• The problem:
A faithful copy of every entry is the goal; keep the images out of it.

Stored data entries
○ ○ ○
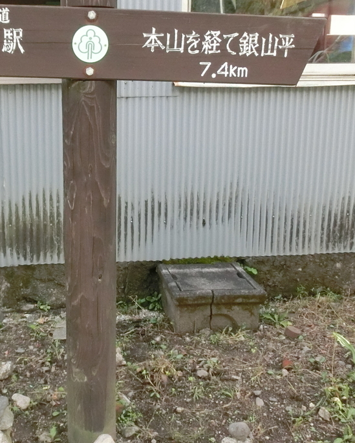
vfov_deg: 44.7
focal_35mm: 41
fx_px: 538
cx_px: 93
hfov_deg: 35.8
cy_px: 191
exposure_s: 1/1000
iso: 640
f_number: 3
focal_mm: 4.24
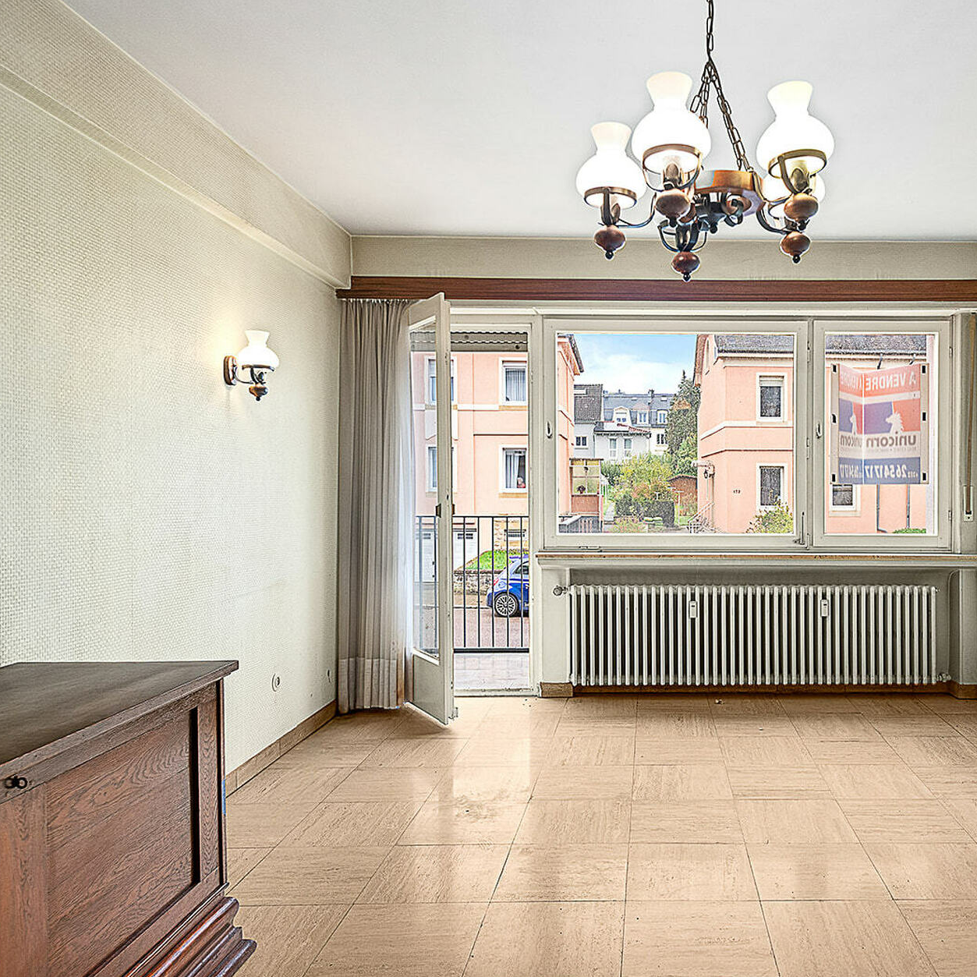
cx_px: 687
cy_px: 484
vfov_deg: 60.9
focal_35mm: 26
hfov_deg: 58.9
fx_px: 830
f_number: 7.1
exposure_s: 1/100
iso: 800
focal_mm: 20
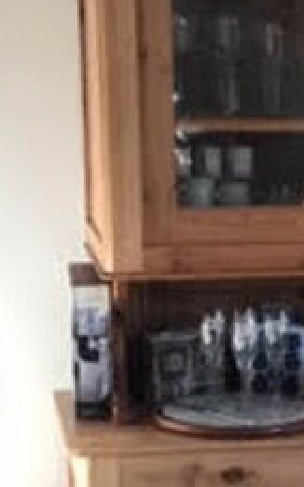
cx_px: 435
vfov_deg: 15.9
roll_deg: -1.1
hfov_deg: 9.8
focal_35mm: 130
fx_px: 1722
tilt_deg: -12.5
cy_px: 395
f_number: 2.4
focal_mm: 3.3
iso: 40
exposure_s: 1/33
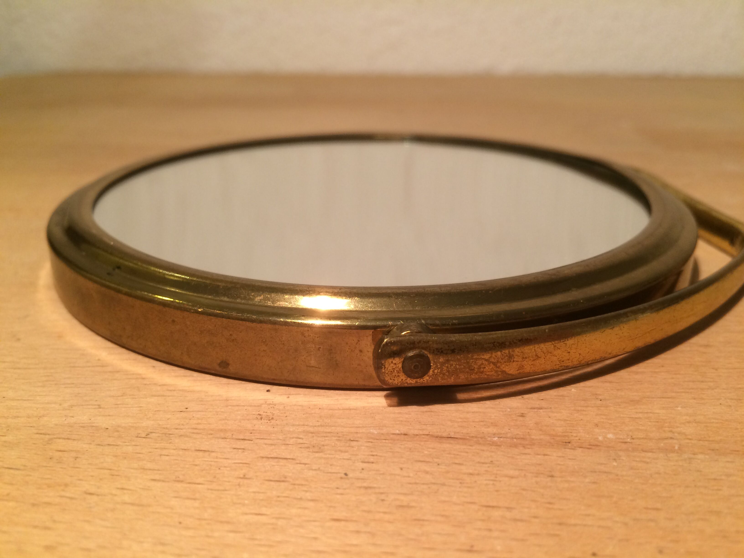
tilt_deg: -21.3
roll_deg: -0.7
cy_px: 279
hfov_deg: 61.7
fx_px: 623
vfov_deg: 48.2
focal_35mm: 29
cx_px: 372
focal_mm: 4.15
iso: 125
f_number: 2.2
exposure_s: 1/33
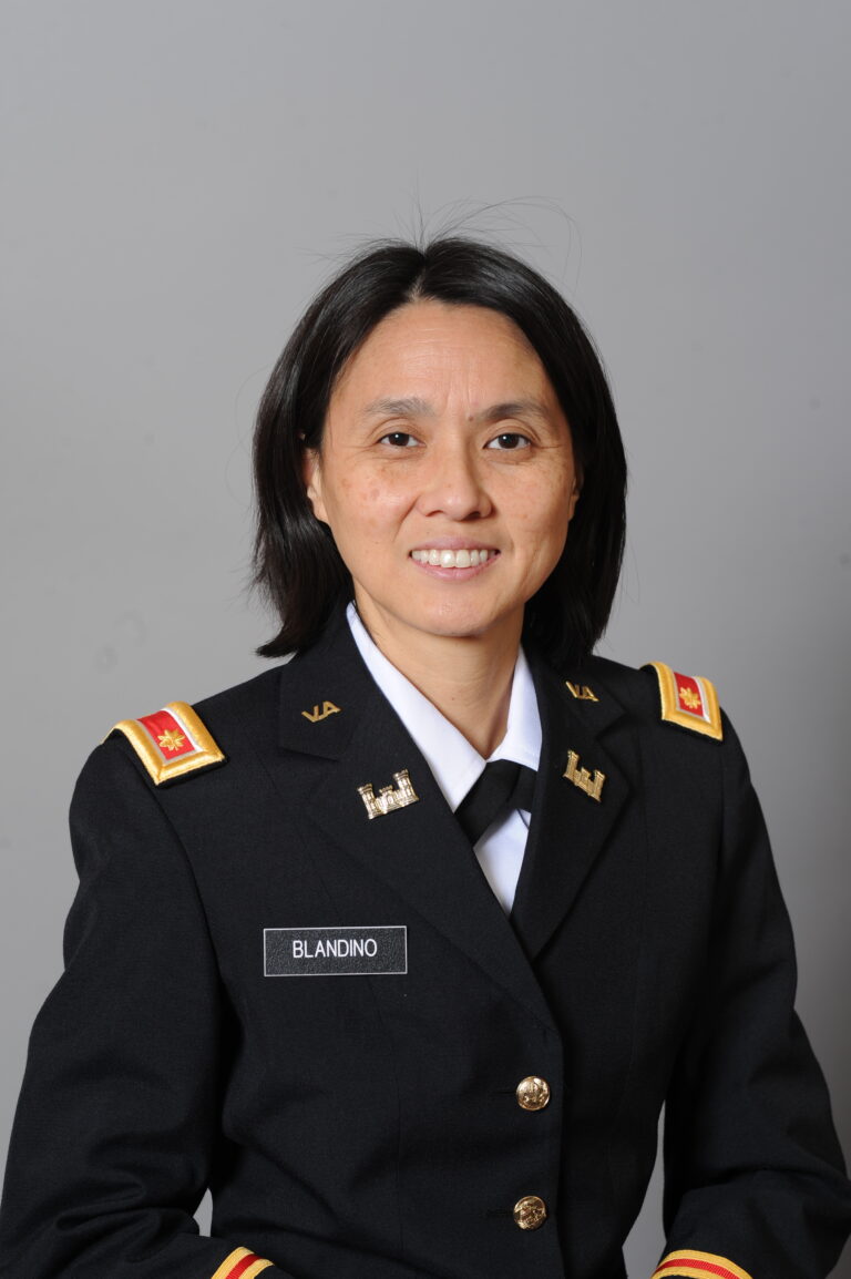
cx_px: 426
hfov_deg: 13.0
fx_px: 3727
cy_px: 640
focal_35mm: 105
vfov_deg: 19.5
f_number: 8
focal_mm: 105
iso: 200
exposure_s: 1/125
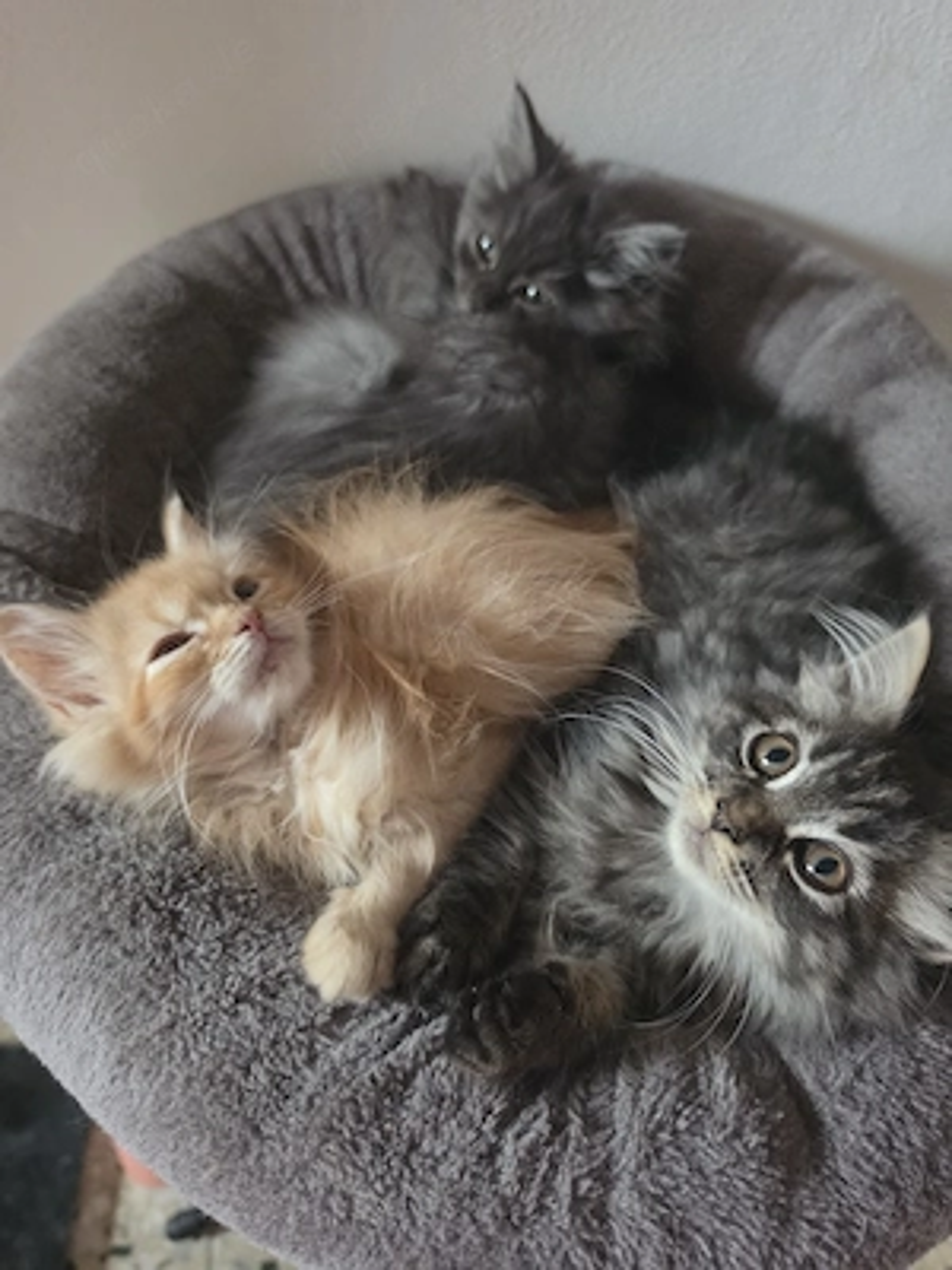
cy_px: 635
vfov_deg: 73.9
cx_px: 476
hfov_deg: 58.9
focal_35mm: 23
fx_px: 843
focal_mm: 6.5
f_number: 1.4
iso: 1250
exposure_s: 1/50.3
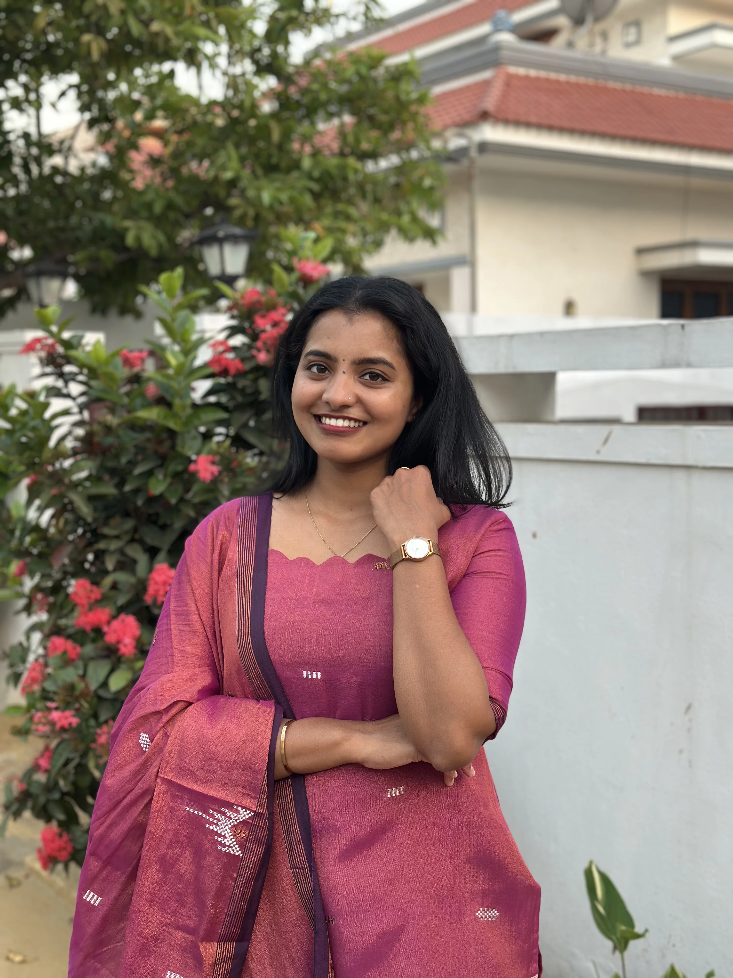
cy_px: 489
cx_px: 366
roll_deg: -0.6
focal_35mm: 48
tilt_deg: -3.0
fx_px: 1355
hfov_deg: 30.3
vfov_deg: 39.7
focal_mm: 6.86
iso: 100
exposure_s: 1/121
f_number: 1.78
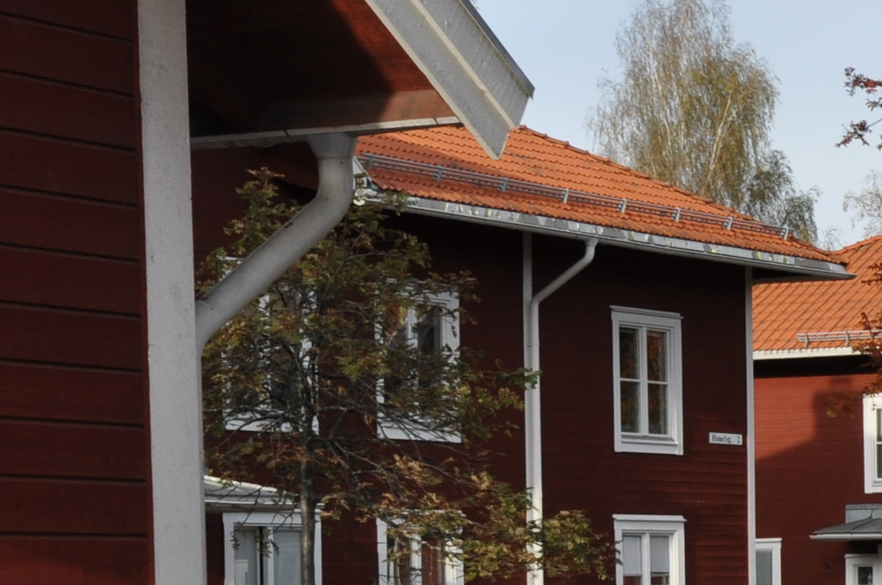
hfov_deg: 13.9
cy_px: 625
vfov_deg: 9.7
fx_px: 3425
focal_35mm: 140
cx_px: 1279
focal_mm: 24
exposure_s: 1/200
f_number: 8
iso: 200
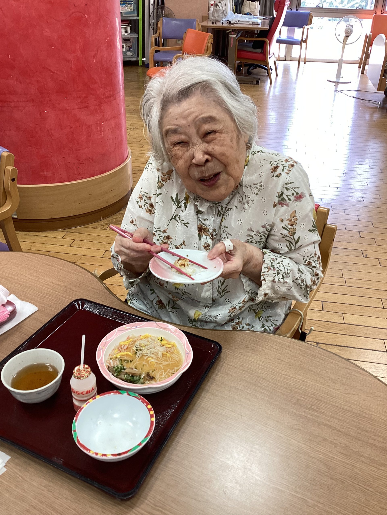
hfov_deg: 45.4
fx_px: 462
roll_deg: +0.0
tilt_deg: -33.0
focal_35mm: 31
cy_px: 258
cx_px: 194
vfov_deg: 58.4
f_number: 2.4
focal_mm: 3.3
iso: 50
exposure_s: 1/60
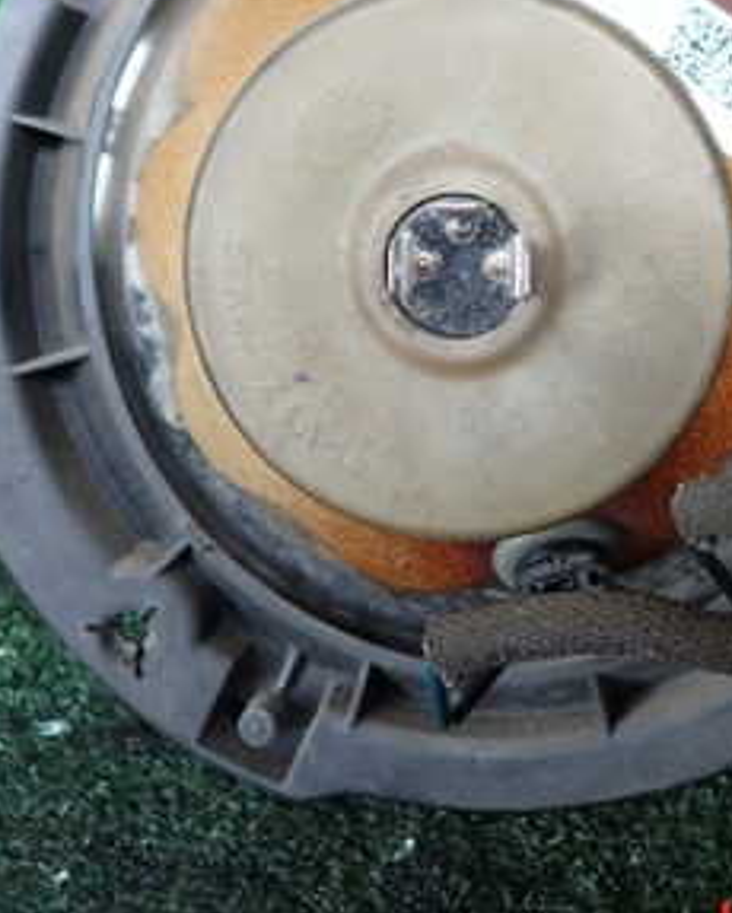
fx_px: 1380
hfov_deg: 29.5
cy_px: 258
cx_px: 484
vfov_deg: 36.0
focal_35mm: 51
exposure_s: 1/50
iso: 200
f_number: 2
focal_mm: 4.5
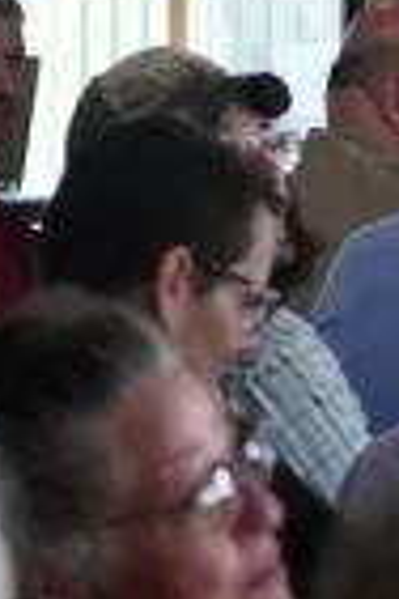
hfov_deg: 2.5
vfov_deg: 3.9
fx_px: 8844
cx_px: 1324
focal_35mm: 532
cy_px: -225
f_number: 5
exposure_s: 1/500
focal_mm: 100
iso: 12800
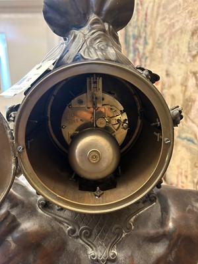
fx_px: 198
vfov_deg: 67.3
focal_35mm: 26
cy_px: 132
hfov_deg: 53.1
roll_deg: -0.7
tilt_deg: -16.8
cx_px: 99
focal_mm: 5.7
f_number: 1.5
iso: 500
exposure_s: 1/33
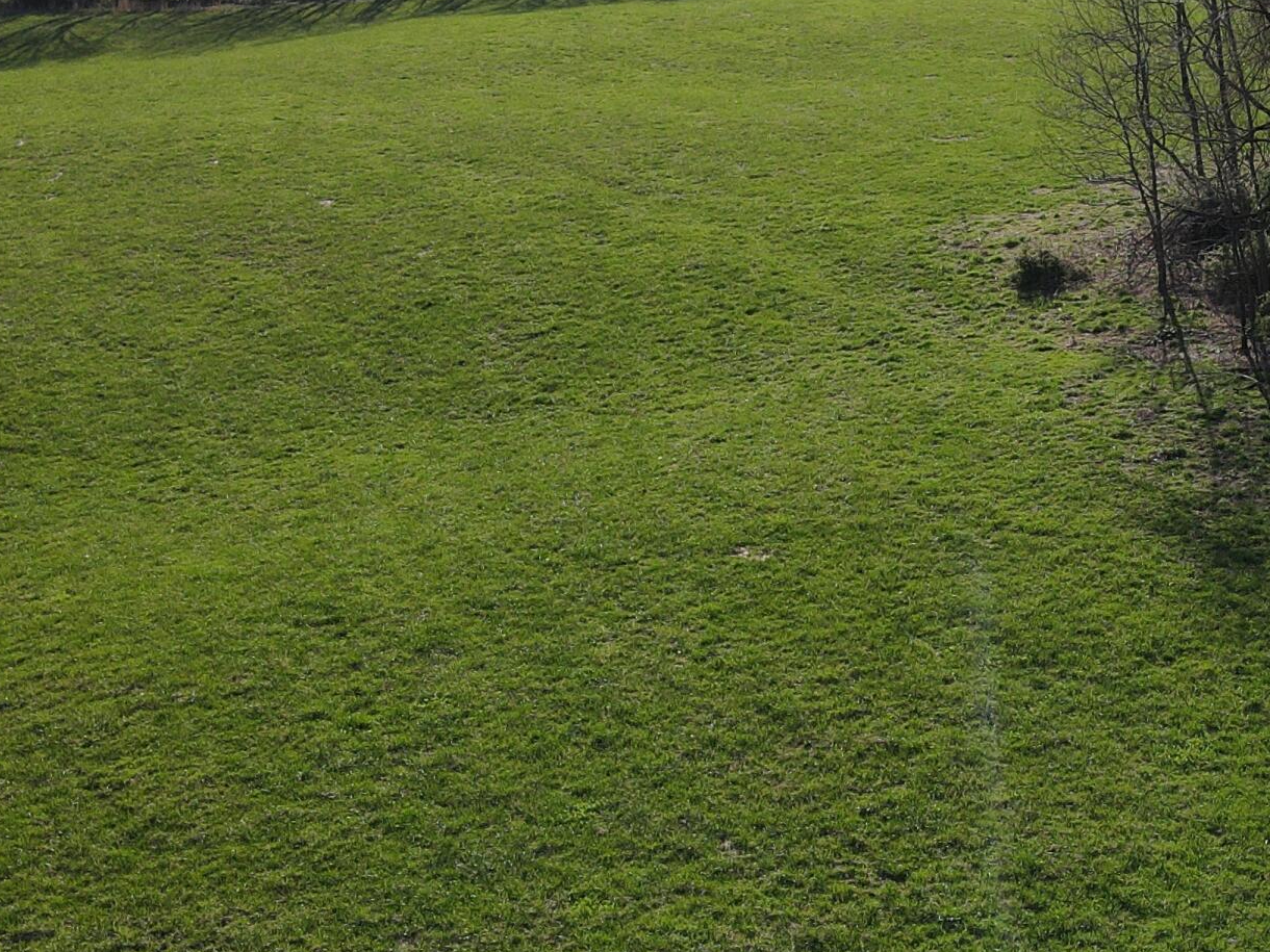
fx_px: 2165
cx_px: 983
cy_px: 512
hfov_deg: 32.0
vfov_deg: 24.8
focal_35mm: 59
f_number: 2.8
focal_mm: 4.5
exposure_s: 1/725
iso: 100
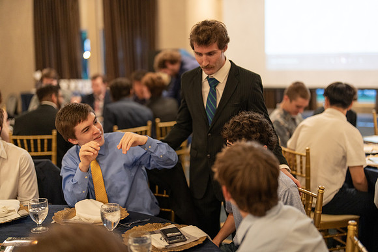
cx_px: 189
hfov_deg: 39.6
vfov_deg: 27.0
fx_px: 525
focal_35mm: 50
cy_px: 126
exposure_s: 1/320
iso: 1250
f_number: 1.2
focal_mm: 50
○ ○ ○
• Reply:
vfov_deg: 44.7
focal_35mm: 41
fx_px: 538
cx_px: 93
hfov_deg: 35.8
cy_px: 191
exposure_s: 1/1000
iso: 640
f_number: 3
focal_mm: 4.24
cx_px: 687
cy_px: 484
vfov_deg: 60.9
focal_35mm: 26
hfov_deg: 58.9
fx_px: 830
f_number: 7.1
exposure_s: 1/100
iso: 800
focal_mm: 20
cx_px: 435
vfov_deg: 15.9
roll_deg: -1.1
hfov_deg: 9.8
focal_35mm: 130
fx_px: 1722
tilt_deg: -12.5
cy_px: 395
f_number: 2.4
focal_mm: 3.3
iso: 40
exposure_s: 1/33
tilt_deg: -21.3
roll_deg: -0.7
cy_px: 279
hfov_deg: 61.7
fx_px: 623
vfov_deg: 48.2
focal_35mm: 29
cx_px: 372
focal_mm: 4.15
iso: 125
f_number: 2.2
exposure_s: 1/33
cx_px: 426
hfov_deg: 13.0
fx_px: 3727
cy_px: 640
focal_35mm: 105
vfov_deg: 19.5
f_number: 8
focal_mm: 105
iso: 200
exposure_s: 1/125
cy_px: 635
vfov_deg: 73.9
cx_px: 476
hfov_deg: 58.9
focal_35mm: 23
fx_px: 843
focal_mm: 6.5
f_number: 1.4
iso: 1250
exposure_s: 1/50.3
cy_px: 489
cx_px: 366
roll_deg: -0.6
focal_35mm: 48
tilt_deg: -3.0
fx_px: 1355
hfov_deg: 30.3
vfov_deg: 39.7
focal_mm: 6.86
iso: 100
exposure_s: 1/121
f_number: 1.78
hfov_deg: 13.9
cy_px: 625
vfov_deg: 9.7
fx_px: 3425
focal_35mm: 140
cx_px: 1279
focal_mm: 24
exposure_s: 1/200
f_number: 8
iso: 200
hfov_deg: 45.4
fx_px: 462
roll_deg: +0.0
tilt_deg: -33.0
focal_35mm: 31
cy_px: 258
cx_px: 194
vfov_deg: 58.4
f_number: 2.4
focal_mm: 3.3
iso: 50
exposure_s: 1/60
fx_px: 1380
hfov_deg: 29.5
cy_px: 258
cx_px: 484
vfov_deg: 36.0
focal_35mm: 51
exposure_s: 1/50
iso: 200
f_number: 2
focal_mm: 4.5
hfov_deg: 2.5
vfov_deg: 3.9
fx_px: 8844
cx_px: 1324
focal_35mm: 532
cy_px: -225
f_number: 5
exposure_s: 1/500
focal_mm: 100
iso: 12800
fx_px: 198
vfov_deg: 67.3
focal_35mm: 26
cy_px: 132
hfov_deg: 53.1
roll_deg: -0.7
tilt_deg: -16.8
cx_px: 99
focal_mm: 5.7
f_number: 1.5
iso: 500
exposure_s: 1/33
fx_px: 2165
cx_px: 983
cy_px: 512
hfov_deg: 32.0
vfov_deg: 24.8
focal_35mm: 59
f_number: 2.8
focal_mm: 4.5
exposure_s: 1/725
iso: 100
cx_px: 189
hfov_deg: 39.6
vfov_deg: 27.0
fx_px: 525
focal_35mm: 50
cy_px: 126
exposure_s: 1/320
iso: 1250
f_number: 1.2
focal_mm: 50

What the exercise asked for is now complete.